Terror at 36,000 Feet.
OK, needlessly dramatic, I suppose. Here’s the letter I sent to American Airlines:
Dear American Airlines,
This is a complicated email. I have both compliments and complaints. I was aboard flight XXX from Rome to [ECC]. Sometime around 4 hours into the flight, we received the following announcement:
“This is the captain speaking. The back-up oxygen to the cockpit has failed, and we need to make an emergency descent to 10,000′. We are going to turn around and divert to Shannon, Ireland, our designated emergency airfield. Sit down and strap in.” – or something very similar.
Now, I know enough to know that pilots operate under “Aviate, Navigate, Communicate”, so if they were taking the time to talk to us, it wasn’t an immediate life-or-death emergency. But it was very frightening. I want to compliment your cabin crew: they were calm, controlled, and reassuring. They didn’t know any more than we did but their actions showed us that panic and alarm did not seem necessary (not that they ever are, I suppose).

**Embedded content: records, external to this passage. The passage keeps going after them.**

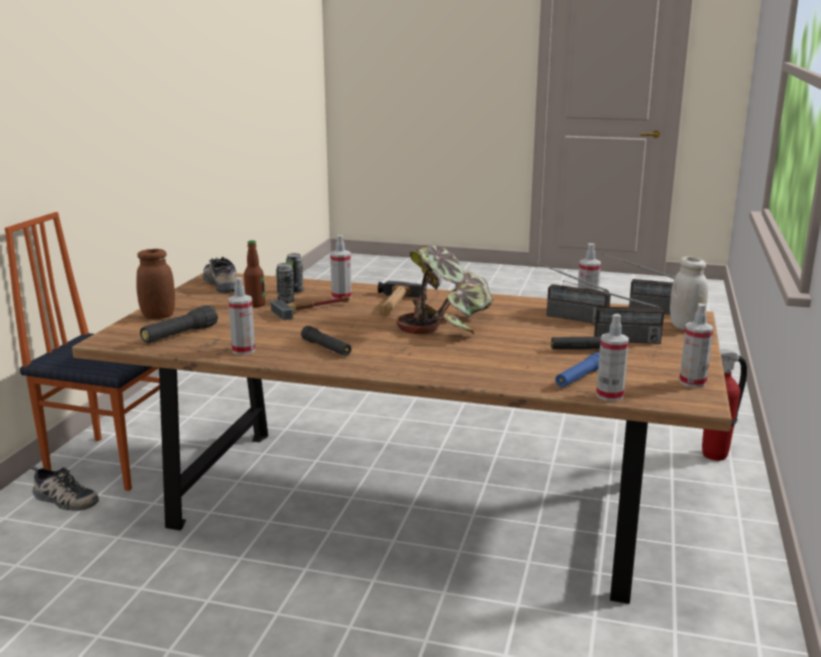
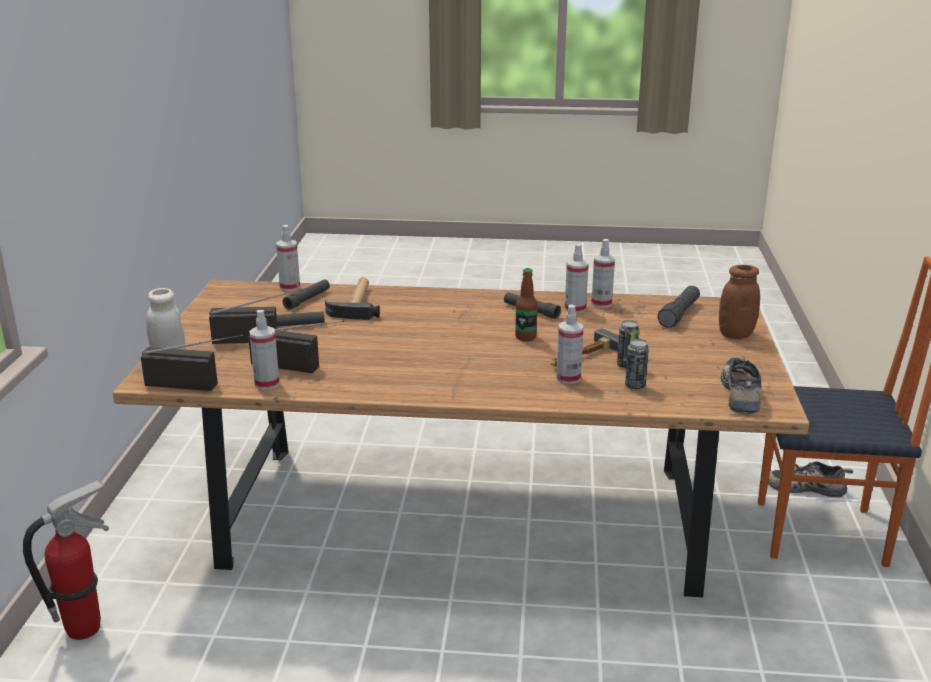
camera: 170 degrees right, 5 degrees up
(223, 283) = (742, 392): shoe -> shoe turned 135 degrees counterclockwise
(255, 304) = (656, 358): bottle -> bottle (525, 337)
(395, 305) = (496, 370): hammer -> hammer (356, 303)
(447, 323) = (429, 347): potted plant -> none
(579, 377) = (307, 299): blue flashlight -> black flashlight
(692, 382) = (216, 301): spray bottle -> spray bottle (575, 309)

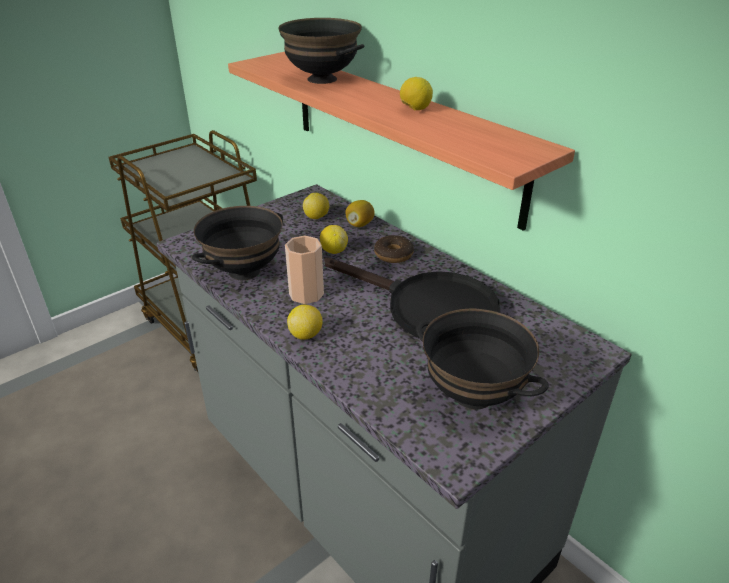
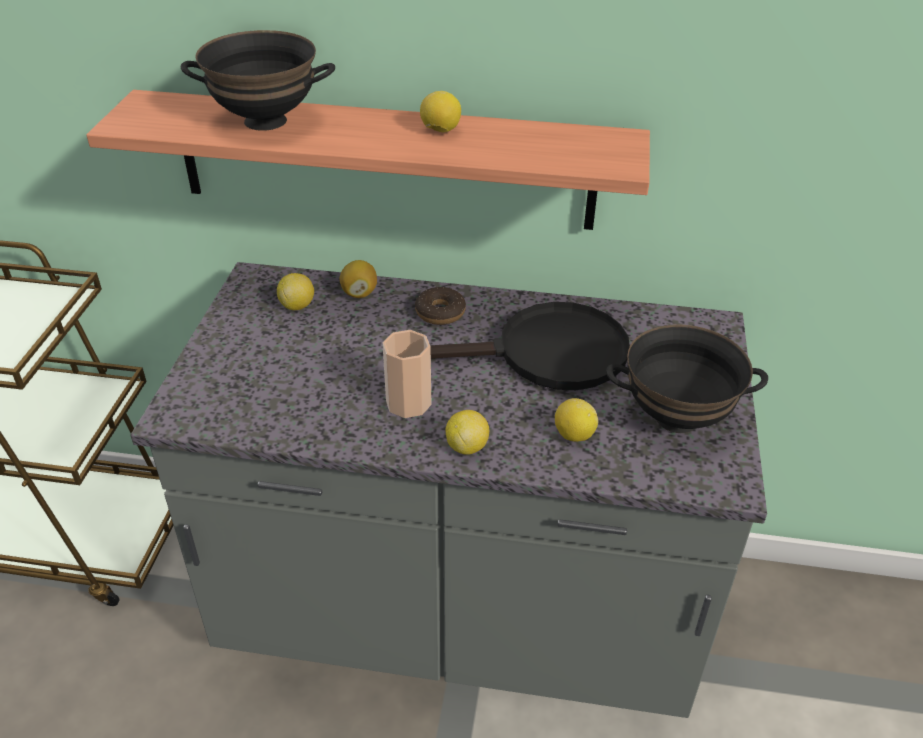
camera: 40 degrees left, 5 degrees up
(245, 272) = (304, 413): black bowl -> none
(334, 251) = (372, 338): lemon -> lemon (573, 435)

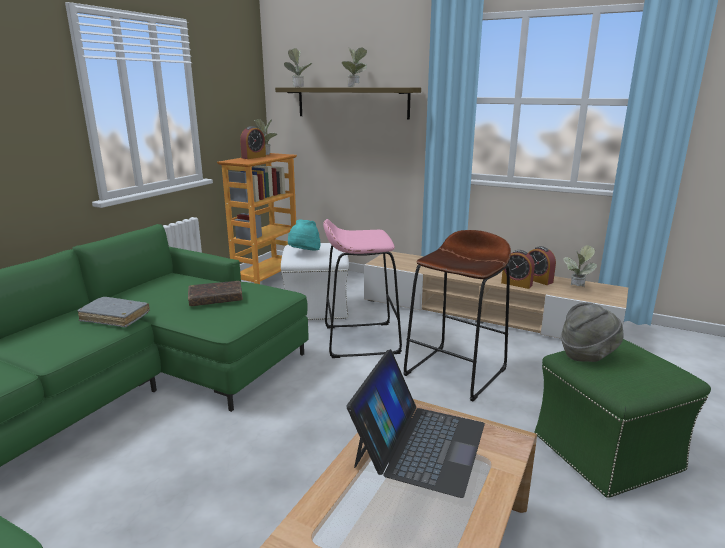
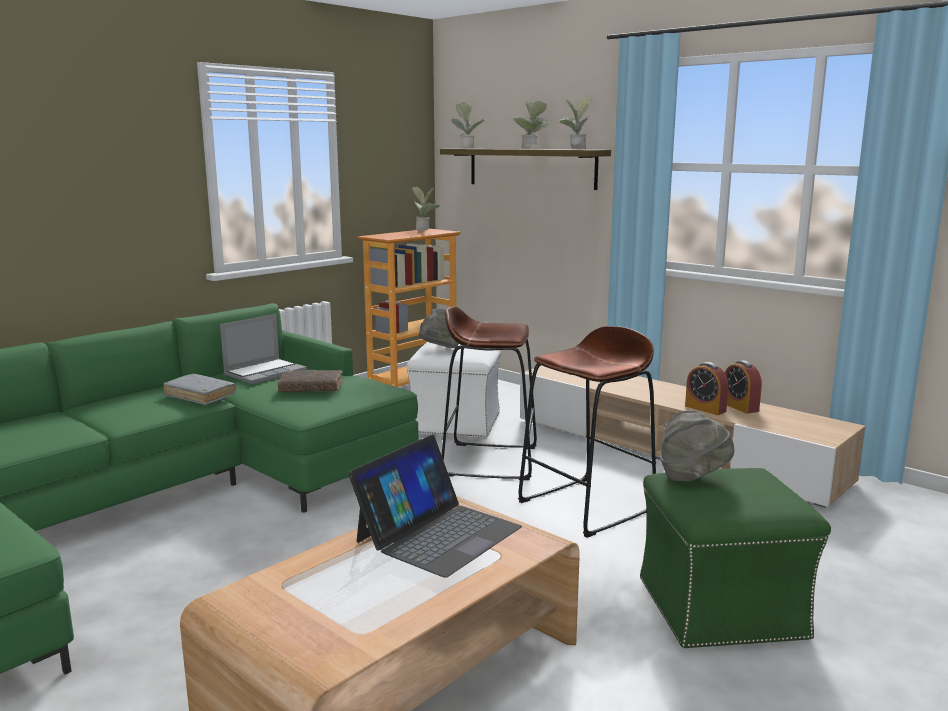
camera: 15 degrees right, 5 degrees down
(165, 287) = (265, 373): none -> laptop
(253, 157) = (405, 233): alarm clock -> none
(304, 253) = (440, 350): turquoise hat -> grey hat
(361, 339) = (490, 461): pink stool -> brown stool
(575, 288) = (785, 420): potted plant -> potted plant (575, 149)

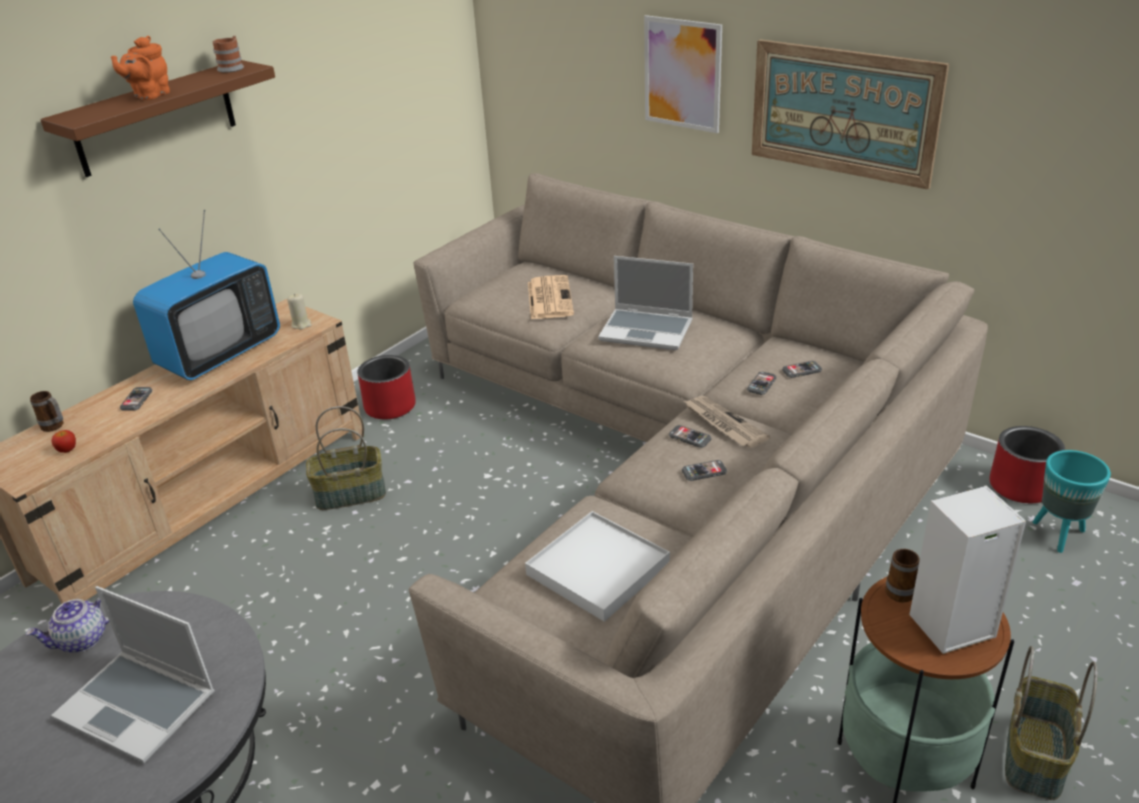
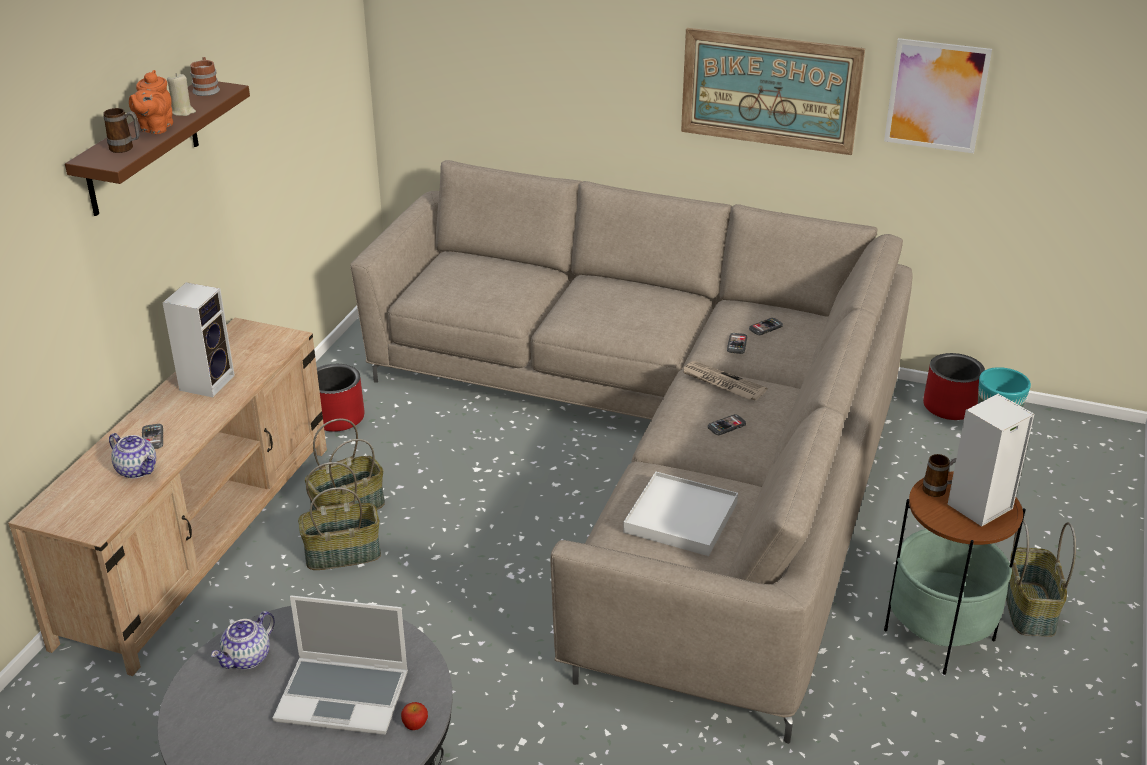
camera: 20 degrees left, 0 degrees up
(55, 427) = (84, 476): mug -> mug (126, 149)
(67, 449) = (118, 495): apple -> apple (415, 725)
(101, 428) = (137, 470): none -> teapot
(220, 354) = (207, 381): television -> speaker
(301, 324) = (273, 342): beige candle -> beige candle (182, 112)
(321, 538) = (343, 553): none -> basket
(549, 298) = (496, 286): newspaper -> none
(647, 330) = (609, 307): laptop -> none
(682, 74) = (607, 59): picture -> picture (936, 96)
(689, 437) = (699, 399): phone -> none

It was quite some time, about 20 minutes, before the pilots informed us we would be going on to Gander, not Ireland. From there, it was a comedy. Confusing and insufficient information, rapidly changing plans interspersed with long delays without information. Eventually, we got a “rescue plane” from [ECC] and flew home, arriving some 8 hours late.
Now, any flight with an oxygen failure and emergency descent that doesn’t end with flaming debris in the ocean can be considered a win, as far as I’m concerned. Your pilots and crew were obviously competent and sanguine. Well done on that account. But the ensuing snafus, while perhaps understandable, could easily have been managed better.
…
Thank you.
[Dr. 24hours.]
I am not a happy flier under the best circumstances. I’ve flown several hundred times in my life, and only had a couple of events that would qualify as emergencies. This one definitely the most serious I can recall. I’ll write more about the conference and Rome later on, when I’m not delirious and jet-lagged.